Request: Please write out every text line of the material below without changing anything, and leave the pictures out.

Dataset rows
────────────────────
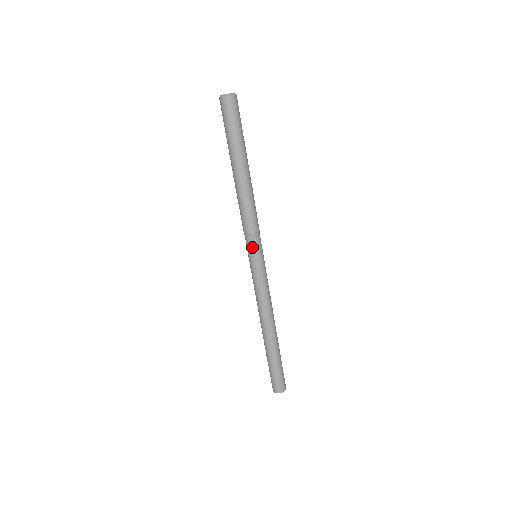
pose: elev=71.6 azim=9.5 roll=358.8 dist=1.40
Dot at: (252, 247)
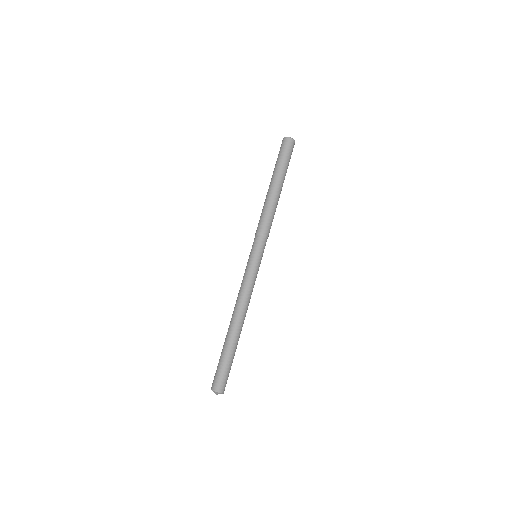
Dot at: (261, 246)
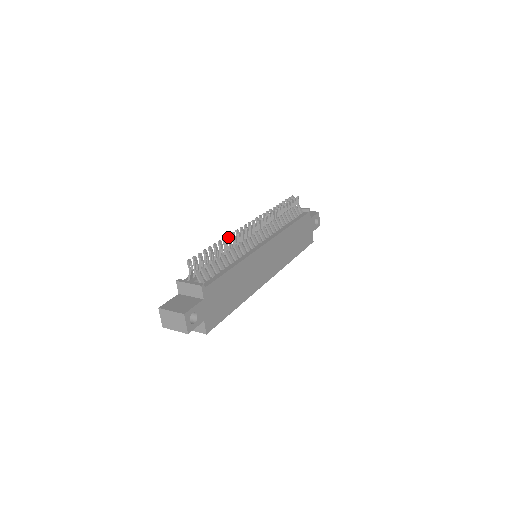
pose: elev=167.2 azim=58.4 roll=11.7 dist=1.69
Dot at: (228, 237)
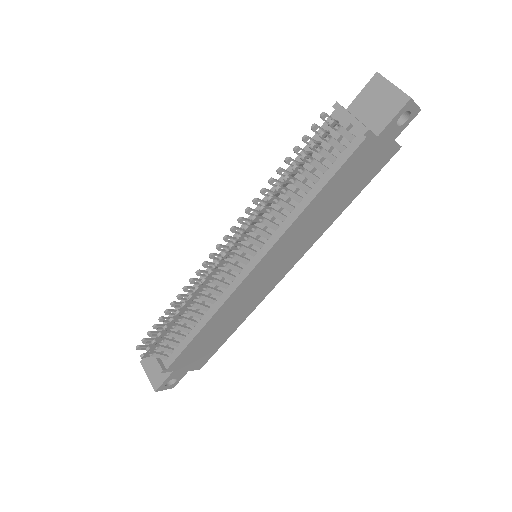
Dot at: (184, 291)
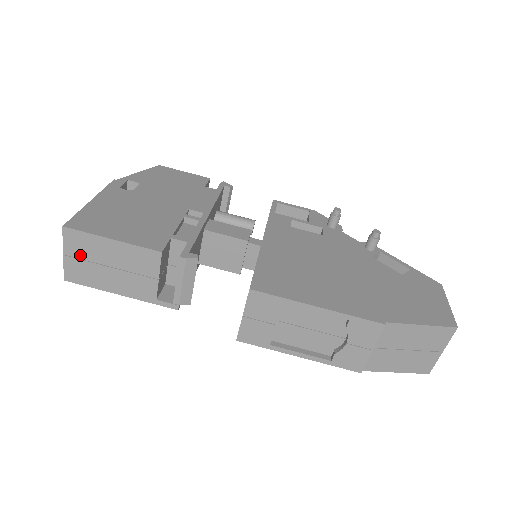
────────────────────
Solution for this problem:
pose: elev=71.6 azim=9.5 roll=358.8 dist=1.40
Dot at: (252, 247)
Dot at: (261, 246)
pose: elev=167.2 azim=58.4 roll=11.7 dist=1.69
Dot at: (228, 237)
Dot at: (184, 291)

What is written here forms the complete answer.